Assim, tentam controlar as mudanças que, por ventura, venham a ocorrer no sistema. Lembrando que deputados federais eleitos costumam ser também importantes lideranças de seus próprios partidos —em nível local, bem como regional e nacional. No concreto, podemos afirmar que, como controlam os recursos, eles são peças fundamentais para que haja —ou não— mais mulheres na política.

Preocupadas com o papel das lideranças partidárias no que diz respeito à promoção de mais diversidade na política, entrevistamos alguns desses líderes para a pesquisa +Representatividade, do Instituto Update.

Nosso objetivo era entender como esses homens (porque se trata principalmente de homens) viam a questão.

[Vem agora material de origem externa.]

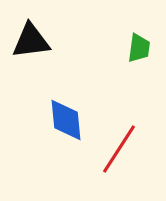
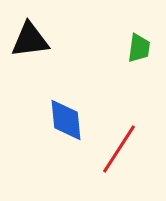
black triangle: moved 1 px left, 1 px up
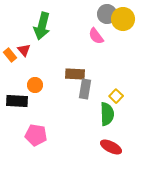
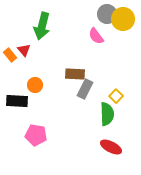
gray rectangle: rotated 18 degrees clockwise
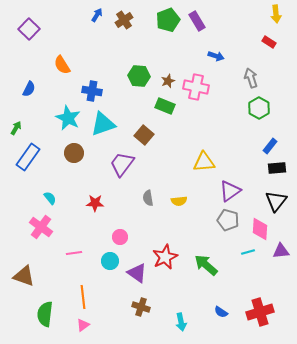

Tarefa difícil, uma vez que a maioria deles costuma respeitar a cartilha do "politicamente correto" e, sem hesitar, respondem que gostariam de ter mais mulheres e pessoas negras na política.

Entretanto, como essa resposta não nos satisfazia, formulamos um questionário que nos confirmou alguns pontos e nos permitiu identificar outros novos. Para começar, como já se sabe, lideranças partidárias dão preferência, na escolha de suas chapas e na distribuição de recursos (e mais especificamente de financiamento), a candidatos que já têm uma cadeira no Legislativo. Em sua grande maioria, quem já é incumbente é homem branco. Logo, de saída, são eles que têm prioridade.

Além disso, preferem candidatos que têm uma longa e sólida relação com o partido. Nesse sentido, sabemos que mulheres costumam ter dificuldade em estreitar esses laços, o que as prejudica na hora de ganhar a confiança das lideranças. A maioria das siglas cujos líderes entrevistamos não têm um sistema estruturado de distribuição de recursos, focando sobretudo em impressões gerais sobre a viabilidade eleitoral dos candidatos. Dessa forma, o processo de distribuição tende a ser discricionário, mas sempre com foco nos nomes vistos como com mais viabilidade eleitoral. O que, deve-se mencionar, é racional; afinal, querem manter suas cadeiras.

Outro ponto que nos ficou evidente na pesquisa foi que, ainda que lideranças mencionem a questão da diversidade, essa variedade não está necessariamente relacionada às categorias de gênero, raça, etnia e orientação sexual, sendo entendida de forma abrangente como variedade entre diferentes perfis (como representantes de diferentes profissões).

É bem verdade que já está incorporada a necessidade e a relevância da presença das mulheres entre candidatos, bem como que elas recebam o financiamento previsto em lei. Ao mesmo tempo, muitos partidos não obedecem à regra e fazem de tudo para não cumpri-la.

Em um contexto de reforma eleitoral, é fundamental que as lideranças partidárias, sabedoras de que são uma das peças mais importantes na inclusão de mulheres na política e na promoção de representatividade, posicionem-se a favor de uma democracia mais diversa.